7.5.05

Ensaio

A porta entreaberta deixava entrar a pouca luz da sala ao lado, ainda assim, ao frescor e zumbido do velho ventilador, debruçado no andar de baixo daquele beliche meio enferrujado, como que por extinto, enxergando somente as sombras dos movimentos de sua mão, empurrava suas palavras no esquecido caderno que, agora desperto, voltava a bocejar o que noites acalentaram do caminhar do sol em viver o seu dia.
Ele não sabia como dizer e perece que não tinha mesmo o que dizer, a não ser quanto as divagações se tal fato era bom ou não fazia diferença.
Enquanto questionava se o vão esforço de encontrar algo no alforje do pensamento simplesmente pelo vão esforço em traduzir a verdade que inflamava dentro de si, faria com que essa mesma verdade deixasse de ser. Sempre lhe disseram que é preciso acreditar no que se diz, crer no que se escreve e entender a ambos. Seria, pois, verdade, a capacidade de tão somente viver as mesmas que não conseguia explicar, após decepções de tentativas frustradas em transcrever naquelas páginas empoeiradas?
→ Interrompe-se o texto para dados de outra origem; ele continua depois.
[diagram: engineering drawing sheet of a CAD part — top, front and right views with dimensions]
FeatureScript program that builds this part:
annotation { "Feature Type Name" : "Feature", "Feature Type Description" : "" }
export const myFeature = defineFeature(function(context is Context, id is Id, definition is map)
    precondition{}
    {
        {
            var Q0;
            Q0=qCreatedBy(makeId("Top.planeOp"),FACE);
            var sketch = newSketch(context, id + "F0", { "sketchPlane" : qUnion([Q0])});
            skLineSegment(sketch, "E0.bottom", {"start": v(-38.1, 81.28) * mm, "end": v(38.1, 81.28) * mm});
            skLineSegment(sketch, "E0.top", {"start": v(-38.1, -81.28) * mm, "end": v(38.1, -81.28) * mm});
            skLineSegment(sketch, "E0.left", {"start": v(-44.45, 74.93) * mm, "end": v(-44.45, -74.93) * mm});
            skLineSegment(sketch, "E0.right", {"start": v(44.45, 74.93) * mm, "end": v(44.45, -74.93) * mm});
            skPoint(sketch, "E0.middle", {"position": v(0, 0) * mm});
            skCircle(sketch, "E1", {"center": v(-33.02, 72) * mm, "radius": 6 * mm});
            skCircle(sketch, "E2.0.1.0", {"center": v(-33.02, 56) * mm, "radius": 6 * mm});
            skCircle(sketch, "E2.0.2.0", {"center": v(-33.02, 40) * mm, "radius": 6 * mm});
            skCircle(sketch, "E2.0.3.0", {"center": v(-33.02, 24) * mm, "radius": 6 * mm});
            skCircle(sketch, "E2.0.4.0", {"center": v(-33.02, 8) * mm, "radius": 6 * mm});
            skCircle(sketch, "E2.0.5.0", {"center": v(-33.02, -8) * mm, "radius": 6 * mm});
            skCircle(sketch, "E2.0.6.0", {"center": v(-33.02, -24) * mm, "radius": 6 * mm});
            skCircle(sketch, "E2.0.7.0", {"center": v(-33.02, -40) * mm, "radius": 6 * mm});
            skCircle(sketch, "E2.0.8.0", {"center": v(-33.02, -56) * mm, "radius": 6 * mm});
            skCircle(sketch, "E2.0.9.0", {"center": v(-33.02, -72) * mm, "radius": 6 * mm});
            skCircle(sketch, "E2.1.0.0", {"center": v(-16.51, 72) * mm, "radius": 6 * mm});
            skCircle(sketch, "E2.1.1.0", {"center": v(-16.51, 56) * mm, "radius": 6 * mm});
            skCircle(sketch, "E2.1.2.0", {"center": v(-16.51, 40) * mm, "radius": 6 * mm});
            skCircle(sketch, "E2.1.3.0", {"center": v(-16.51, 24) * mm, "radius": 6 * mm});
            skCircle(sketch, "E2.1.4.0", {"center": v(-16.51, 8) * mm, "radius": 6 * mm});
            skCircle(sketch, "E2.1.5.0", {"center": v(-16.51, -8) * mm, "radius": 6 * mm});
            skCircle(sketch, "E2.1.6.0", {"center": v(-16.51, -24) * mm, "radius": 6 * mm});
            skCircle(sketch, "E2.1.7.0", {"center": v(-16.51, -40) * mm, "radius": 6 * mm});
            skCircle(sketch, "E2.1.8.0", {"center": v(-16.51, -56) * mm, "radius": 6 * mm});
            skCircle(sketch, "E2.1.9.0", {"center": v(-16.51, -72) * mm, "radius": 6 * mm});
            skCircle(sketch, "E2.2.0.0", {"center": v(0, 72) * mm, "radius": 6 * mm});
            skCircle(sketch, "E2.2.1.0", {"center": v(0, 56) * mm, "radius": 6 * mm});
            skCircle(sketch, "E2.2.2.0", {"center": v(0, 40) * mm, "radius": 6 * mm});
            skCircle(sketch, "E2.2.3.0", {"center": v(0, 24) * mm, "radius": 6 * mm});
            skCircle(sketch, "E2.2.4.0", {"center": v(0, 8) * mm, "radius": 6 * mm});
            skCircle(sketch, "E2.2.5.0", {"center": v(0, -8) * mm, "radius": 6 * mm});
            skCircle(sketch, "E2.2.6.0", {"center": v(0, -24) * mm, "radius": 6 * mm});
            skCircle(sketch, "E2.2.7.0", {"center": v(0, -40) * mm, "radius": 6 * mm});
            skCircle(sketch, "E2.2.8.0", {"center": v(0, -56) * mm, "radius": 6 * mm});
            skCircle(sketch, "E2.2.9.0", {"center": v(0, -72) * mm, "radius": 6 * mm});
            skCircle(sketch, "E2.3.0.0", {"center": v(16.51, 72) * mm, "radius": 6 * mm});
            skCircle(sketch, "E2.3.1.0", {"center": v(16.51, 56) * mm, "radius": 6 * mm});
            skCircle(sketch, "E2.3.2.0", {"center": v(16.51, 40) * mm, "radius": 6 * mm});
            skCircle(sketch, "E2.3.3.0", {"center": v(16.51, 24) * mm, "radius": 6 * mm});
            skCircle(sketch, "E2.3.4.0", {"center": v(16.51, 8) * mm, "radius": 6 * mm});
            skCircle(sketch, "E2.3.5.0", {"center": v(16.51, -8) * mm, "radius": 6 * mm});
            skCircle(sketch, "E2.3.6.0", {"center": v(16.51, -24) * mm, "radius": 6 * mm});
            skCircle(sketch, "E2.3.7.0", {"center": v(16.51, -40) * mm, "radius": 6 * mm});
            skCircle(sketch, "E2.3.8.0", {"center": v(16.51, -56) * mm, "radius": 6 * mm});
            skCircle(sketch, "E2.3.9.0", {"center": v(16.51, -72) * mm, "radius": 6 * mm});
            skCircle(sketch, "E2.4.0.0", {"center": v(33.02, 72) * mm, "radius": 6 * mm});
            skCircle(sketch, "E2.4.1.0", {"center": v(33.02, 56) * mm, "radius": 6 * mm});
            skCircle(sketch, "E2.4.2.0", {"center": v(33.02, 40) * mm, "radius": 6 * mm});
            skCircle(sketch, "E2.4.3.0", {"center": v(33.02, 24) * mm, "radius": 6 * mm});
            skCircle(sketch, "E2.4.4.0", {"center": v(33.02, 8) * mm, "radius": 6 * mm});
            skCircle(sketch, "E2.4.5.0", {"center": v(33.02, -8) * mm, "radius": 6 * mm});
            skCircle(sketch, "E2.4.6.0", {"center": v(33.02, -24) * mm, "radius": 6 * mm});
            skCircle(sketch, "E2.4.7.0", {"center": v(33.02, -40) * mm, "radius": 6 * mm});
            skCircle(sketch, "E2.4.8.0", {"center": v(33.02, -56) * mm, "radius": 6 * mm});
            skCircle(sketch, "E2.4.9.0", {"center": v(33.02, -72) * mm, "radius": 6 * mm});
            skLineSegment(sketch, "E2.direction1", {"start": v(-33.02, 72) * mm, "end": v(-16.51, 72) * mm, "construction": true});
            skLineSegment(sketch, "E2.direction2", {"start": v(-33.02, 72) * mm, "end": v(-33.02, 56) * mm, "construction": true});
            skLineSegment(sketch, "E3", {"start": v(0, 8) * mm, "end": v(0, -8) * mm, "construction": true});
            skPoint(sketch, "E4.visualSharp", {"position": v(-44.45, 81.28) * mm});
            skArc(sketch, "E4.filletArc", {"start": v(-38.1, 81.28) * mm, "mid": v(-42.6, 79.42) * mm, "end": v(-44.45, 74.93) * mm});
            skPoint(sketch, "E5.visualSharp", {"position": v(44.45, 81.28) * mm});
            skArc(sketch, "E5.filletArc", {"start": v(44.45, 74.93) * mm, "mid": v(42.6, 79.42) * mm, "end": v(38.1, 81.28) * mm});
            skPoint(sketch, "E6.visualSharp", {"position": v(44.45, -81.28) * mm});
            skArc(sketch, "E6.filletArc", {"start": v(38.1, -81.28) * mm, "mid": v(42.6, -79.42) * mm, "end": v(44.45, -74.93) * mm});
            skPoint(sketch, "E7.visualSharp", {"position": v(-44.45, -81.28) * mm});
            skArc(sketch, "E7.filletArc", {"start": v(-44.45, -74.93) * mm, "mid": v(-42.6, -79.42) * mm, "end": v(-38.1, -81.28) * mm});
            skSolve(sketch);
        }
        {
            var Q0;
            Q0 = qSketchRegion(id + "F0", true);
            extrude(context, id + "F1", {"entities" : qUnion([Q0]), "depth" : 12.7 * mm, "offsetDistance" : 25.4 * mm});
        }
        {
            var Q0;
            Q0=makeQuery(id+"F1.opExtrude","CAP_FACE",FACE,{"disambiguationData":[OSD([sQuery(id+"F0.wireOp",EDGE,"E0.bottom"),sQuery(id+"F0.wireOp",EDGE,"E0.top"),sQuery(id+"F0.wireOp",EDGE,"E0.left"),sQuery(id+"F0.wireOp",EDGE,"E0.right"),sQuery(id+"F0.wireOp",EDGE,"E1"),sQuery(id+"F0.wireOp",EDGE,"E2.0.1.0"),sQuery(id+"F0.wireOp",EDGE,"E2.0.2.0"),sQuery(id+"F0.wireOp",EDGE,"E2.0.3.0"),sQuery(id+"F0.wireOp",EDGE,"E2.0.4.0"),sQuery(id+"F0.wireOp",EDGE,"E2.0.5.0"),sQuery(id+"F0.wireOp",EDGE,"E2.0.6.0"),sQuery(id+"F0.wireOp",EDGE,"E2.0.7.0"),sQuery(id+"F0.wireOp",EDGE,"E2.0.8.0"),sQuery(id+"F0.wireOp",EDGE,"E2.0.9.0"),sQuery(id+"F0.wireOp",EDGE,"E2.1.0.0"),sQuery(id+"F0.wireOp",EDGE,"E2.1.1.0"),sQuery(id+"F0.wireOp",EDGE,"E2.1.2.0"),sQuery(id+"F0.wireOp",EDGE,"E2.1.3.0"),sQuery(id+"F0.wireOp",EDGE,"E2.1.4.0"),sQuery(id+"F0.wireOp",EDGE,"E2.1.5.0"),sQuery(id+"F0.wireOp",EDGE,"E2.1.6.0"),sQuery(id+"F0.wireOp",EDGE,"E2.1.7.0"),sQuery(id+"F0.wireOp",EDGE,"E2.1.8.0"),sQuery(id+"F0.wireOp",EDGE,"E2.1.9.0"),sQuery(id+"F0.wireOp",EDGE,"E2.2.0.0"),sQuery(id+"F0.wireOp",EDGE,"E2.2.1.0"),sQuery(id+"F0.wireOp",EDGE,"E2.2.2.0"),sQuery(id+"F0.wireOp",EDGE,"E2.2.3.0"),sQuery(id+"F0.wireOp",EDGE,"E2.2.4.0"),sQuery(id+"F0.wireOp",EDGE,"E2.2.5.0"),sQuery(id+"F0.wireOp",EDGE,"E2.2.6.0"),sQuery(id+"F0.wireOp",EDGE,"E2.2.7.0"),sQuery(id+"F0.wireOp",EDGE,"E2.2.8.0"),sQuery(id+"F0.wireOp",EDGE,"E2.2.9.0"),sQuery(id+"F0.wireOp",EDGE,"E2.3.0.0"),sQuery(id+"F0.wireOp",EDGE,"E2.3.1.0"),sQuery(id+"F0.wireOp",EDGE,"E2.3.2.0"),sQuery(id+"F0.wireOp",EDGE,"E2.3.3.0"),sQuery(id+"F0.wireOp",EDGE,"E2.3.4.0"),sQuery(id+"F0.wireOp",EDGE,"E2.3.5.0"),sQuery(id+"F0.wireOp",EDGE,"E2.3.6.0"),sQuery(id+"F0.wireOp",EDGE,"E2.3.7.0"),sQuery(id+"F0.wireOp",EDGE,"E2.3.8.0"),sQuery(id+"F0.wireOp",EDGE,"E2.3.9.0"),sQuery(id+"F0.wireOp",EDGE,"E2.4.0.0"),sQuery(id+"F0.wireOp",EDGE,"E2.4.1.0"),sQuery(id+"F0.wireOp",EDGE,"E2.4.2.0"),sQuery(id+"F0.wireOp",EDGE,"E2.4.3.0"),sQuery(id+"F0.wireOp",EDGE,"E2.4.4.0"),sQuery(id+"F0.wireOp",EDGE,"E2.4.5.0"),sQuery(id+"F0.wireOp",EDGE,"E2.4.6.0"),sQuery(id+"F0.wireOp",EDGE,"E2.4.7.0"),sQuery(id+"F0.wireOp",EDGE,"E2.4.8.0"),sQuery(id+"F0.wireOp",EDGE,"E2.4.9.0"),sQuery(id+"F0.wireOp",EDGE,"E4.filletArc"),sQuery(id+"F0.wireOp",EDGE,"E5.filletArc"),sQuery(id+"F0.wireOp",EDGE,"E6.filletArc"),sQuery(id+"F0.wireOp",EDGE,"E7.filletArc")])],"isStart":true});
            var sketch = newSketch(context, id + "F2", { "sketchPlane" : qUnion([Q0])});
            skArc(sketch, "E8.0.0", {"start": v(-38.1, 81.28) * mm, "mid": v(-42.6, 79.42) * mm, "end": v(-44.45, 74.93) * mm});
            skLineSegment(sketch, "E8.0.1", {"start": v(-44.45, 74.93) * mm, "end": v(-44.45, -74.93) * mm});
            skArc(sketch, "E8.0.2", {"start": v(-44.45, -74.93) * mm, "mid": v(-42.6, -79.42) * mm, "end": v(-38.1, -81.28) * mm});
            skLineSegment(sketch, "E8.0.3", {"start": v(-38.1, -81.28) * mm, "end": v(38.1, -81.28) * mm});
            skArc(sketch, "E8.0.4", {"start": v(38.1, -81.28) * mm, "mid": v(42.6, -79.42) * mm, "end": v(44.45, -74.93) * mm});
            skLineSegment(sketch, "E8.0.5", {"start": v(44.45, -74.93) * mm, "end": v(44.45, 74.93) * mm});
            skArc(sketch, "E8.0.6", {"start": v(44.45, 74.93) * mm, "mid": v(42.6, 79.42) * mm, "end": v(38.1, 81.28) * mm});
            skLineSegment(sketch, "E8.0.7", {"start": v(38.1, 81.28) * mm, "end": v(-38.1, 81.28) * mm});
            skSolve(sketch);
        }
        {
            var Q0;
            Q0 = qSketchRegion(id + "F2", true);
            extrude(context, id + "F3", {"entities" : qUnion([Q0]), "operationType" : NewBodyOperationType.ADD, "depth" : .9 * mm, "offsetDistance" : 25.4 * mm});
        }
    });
Contudo, raramente o desejo é passivo, a vontade de fazê-lo o segurava ali, por longo tempo, com um lápis mal apontado na mão que escreveu alguns rascunhos sem sentido. Sentia-se como um pintor cujos olhos brilham em cores, mas lhe é impossível tecer um único risco na tela, como um músico sentindo a harmonia de acordes novos, mas que é incapaz de tocar uma única pauta. Era como um quebra-cabeça montado ainda que suas peças estivessem embaralhadas.
Será o pintar, o tocar, o escrever, que traz todo esse sentimento ao que se entende como sendo real? Alguém apagou a luz da sala ao lado. Para evitar que suas palavras se atropelassem nas linhas e entrelinhas, escolheu largar o caderno no chão, pôs sobre ele o lápis e deitou-se a dormir.